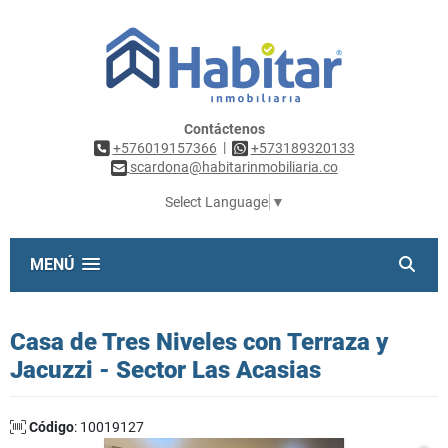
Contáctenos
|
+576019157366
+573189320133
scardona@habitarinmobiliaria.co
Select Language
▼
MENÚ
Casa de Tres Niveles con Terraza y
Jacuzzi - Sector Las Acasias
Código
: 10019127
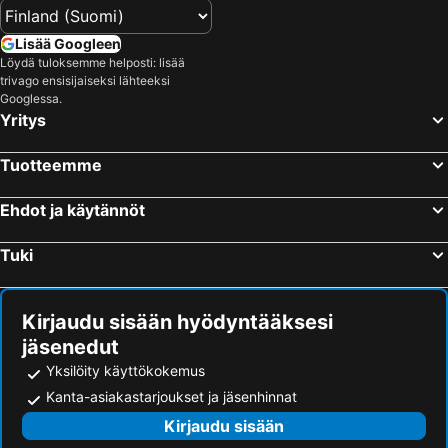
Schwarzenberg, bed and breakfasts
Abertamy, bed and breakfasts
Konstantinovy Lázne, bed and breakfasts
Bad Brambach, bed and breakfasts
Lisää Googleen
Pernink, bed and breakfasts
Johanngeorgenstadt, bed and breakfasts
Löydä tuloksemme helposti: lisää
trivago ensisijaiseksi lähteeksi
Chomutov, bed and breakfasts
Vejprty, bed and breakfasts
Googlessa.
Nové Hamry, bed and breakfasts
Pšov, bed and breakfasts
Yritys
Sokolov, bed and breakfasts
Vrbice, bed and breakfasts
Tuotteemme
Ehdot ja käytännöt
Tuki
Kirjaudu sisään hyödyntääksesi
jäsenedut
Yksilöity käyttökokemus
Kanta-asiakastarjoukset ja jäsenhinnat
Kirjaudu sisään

■ ■ ■ ■ ■

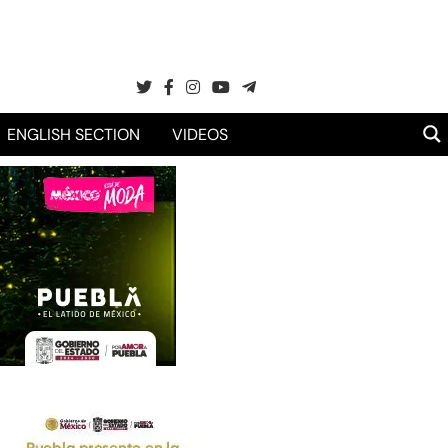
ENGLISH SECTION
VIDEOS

■ ■ ■ ■ ■

Task requirements >>
Pull out each line of the listing that includes the word "Kirjaudu", and copy those lines.

Expected output >>
Kirjaudu sisään hyödyntääksesi
Kirjaudu sisään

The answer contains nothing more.